“Una adicción llega a consulta cuando generó un malestar significativo en la persona o en su entorno que hace que el mismo se empiece a preocupar por las consecuencias de esa adicción, porque la persona se va aislando, cortando sus lazos sociales y familiares”, sostuvo.
Argüello indicó que las consultas por uso excesivo de tecnología no son frecuentes en “El Umbral”, comentando que a veces “la preocupación es de los padres en relación a chicos más pequeños o preadolescentes que, sumado a ciertas dificultades de la edad, o cambios de la edad, aparece muy acentuado el uso de las tecnologías. Ahí podemos ver aislamiento, que evitan relacionarse, a veces evitan o se resisten a realizar actividades al aire libre o deportes, que los padres consideran que es importante, y eso da lugar a algunos conflictos, tensiones y preocupación de los padres al no poder manejar esta situación”.
Cuando no haya tecnología
En otro momento de sus expresiones, Argüello se refirió a la denominada “nomofobia”, el miedo a vivir sin el teléfono celular, indicando que el mismo se volvió parte de la vida cotidiana y que cada vez son más las actividades que se realizan con el mismo.
“Tenemos acceso a información, entretenimiento, contenidos a los que de otra manera nos sería imposible acceder. Amplió nuestro mundo de una manera muy significativa”, dijo el profesional.
“Cuando uno se habituó tanto a estas actividades, al no tener el teléfono se padece de una especie de malestar, incomodidad, ansiedad por la falta de esas actividades. Para muchas personas, sus lazos sociales, sus relaciones, sus amistades, su reconocimiento, su relación con otras personas pasa en gran parte por las redes sociales, y al verse sin ese medio, sufre de un padecimiento”.
Argüello indicó que no estas situaciones no se perciben de forma clínica debido a que aun no hay abstinencia del teléfono celular en ciertas personas, ya que el mismo nunca hace falta, pero si de pronto “se cayeran todos los servicios o internet, si sucediera algún tipo de fenómeno extraño para que nos quedemos sin estos elementos durante varios días o un tiempo prolongado, quizá empezaríamos a ver los efectos”.
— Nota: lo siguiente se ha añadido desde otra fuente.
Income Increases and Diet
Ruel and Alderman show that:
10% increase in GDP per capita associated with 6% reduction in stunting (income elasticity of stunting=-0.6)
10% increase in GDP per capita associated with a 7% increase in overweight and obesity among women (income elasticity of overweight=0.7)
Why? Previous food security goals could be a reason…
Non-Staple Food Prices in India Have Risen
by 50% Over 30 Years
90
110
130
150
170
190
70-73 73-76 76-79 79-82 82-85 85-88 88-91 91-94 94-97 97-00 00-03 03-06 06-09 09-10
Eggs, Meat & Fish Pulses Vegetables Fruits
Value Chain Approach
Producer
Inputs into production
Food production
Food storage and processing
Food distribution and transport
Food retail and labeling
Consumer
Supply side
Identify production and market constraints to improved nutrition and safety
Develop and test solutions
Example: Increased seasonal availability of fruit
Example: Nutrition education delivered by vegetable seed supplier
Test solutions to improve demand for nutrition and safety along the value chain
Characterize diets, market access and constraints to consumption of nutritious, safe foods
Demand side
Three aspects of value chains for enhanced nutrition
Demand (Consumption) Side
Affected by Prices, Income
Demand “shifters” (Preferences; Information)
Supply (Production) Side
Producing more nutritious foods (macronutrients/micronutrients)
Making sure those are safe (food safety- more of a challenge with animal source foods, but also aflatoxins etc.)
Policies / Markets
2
En este sentido, agregó que “no tenemos un síndrome de abstinencia, que es lo que a veces lleva a las personas a consultar o a darse cuenta de que tienen una adicción. Una persona que consume regularmente algo quizá no sufre de los efectos de la abstinencia porque lo posee; puede aparecer un indicador de abstinencia y ese sería un signo para hablar de adicción: que haya abstinencia, un malestar fuerte, significativo, cuando le quitamos el objeto”.
Asimismo, el profesional explicó que “una persona que bebe habitualmente, quizá no en forma problemática, cuando de pronto tiene que suprimir el alcohol tal vez empieza a notar una serie de síntomas de abstinencia: sudoración, insomnio, inquietud, irritabilidad…con los teléfonos celulares no pasa porque los tenemos siempre”.
Para este especialista, la sociedad es tecnológico dependiente, considerando que sería un problema “si de pronto tuviéramos que acostumbrarnos de nuevo a vivir sin la tecnología; es mucho tiempo y trabajo el que nos ahorra y sería un cambio rotundo en nuestros hábitos”.